───── MATERIAL FOR THIS EXERCISE
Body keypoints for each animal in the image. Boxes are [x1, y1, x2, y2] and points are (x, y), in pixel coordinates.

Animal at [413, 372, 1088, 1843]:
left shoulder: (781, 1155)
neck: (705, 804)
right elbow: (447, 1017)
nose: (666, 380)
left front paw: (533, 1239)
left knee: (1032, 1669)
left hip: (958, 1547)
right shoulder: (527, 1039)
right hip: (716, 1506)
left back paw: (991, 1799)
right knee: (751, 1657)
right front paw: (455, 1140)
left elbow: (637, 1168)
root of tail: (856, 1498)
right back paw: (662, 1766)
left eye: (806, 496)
──────────
───── MATERIAL FOR THIS EXERCISE
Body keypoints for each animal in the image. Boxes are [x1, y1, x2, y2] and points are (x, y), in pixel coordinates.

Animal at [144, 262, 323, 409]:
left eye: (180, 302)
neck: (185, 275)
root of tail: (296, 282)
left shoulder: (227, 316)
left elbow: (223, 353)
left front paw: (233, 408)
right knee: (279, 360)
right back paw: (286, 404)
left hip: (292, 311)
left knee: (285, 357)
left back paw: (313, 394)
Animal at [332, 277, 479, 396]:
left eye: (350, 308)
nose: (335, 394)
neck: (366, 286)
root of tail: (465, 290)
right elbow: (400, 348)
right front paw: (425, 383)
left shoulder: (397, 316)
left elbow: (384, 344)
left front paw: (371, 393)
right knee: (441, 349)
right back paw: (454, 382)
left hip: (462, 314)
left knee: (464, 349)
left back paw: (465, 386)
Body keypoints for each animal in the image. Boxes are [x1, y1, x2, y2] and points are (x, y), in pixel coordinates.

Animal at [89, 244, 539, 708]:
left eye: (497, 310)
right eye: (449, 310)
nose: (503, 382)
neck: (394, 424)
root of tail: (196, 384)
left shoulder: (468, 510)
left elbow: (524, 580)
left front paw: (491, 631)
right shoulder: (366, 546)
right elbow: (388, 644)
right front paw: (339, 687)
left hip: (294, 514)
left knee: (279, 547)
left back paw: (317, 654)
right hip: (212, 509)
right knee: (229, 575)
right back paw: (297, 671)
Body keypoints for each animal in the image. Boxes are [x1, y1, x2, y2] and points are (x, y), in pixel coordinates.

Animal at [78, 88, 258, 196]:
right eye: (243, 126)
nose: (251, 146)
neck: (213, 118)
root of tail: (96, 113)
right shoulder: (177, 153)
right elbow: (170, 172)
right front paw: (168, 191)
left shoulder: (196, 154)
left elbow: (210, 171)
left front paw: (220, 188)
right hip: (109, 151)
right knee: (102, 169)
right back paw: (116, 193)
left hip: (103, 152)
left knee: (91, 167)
──────────
WHAT TO WORK ON: Once you find the line with "root of tail: (465, 290)" in the entries above, output it and each line after it up to and including the line with "left knee: (91, 167)", and nothing else.

EXERCISE SOLUTION:
root of tail: (465, 290)
right elbow: (400, 348)
right front paw: (425, 383)
left shoulder: (397, 316)
left elbow: (384, 344)
left front paw: (371, 393)
right knee: (441, 349)
right back paw: (454, 382)
left hip: (462, 314)
left knee: (464, 349)
left back paw: (465, 386)
Body keypoints for each animal in the image. Boxes are [x1, y1, x2, y2] and points are (x, y), in pixel coordinates.

Animal at [89, 244, 539, 708]:
left eye: (497, 310)
right eye: (449, 310)
nose: (503, 382)
neck: (394, 424)
root of tail: (196, 384)
left shoulder: (468, 510)
left elbow: (524, 580)
left front paw: (491, 631)
right shoulder: (366, 546)
right elbow: (388, 644)
right front paw: (339, 687)
left hip: (294, 514)
left knee: (279, 547)
left back paw: (317, 654)
right hip: (212, 509)
right knee: (229, 575)
right back paw: (297, 671)
Body keypoints for each animal in the image. Boxes are [x1, y1, x2, y2] and points are (x, y), in pixel coordinates.

Animal at [78, 88, 258, 196]:
right eye: (243, 126)
nose: (251, 146)
neck: (213, 118)
root of tail: (96, 113)
right shoulder: (177, 153)
right elbow: (170, 172)
right front paw: (168, 191)
left shoulder: (196, 154)
left elbow: (210, 171)
left front paw: (220, 188)
right hip: (109, 151)
right knee: (102, 169)
right back paw: (116, 193)
left hip: (103, 152)
left knee: (91, 167)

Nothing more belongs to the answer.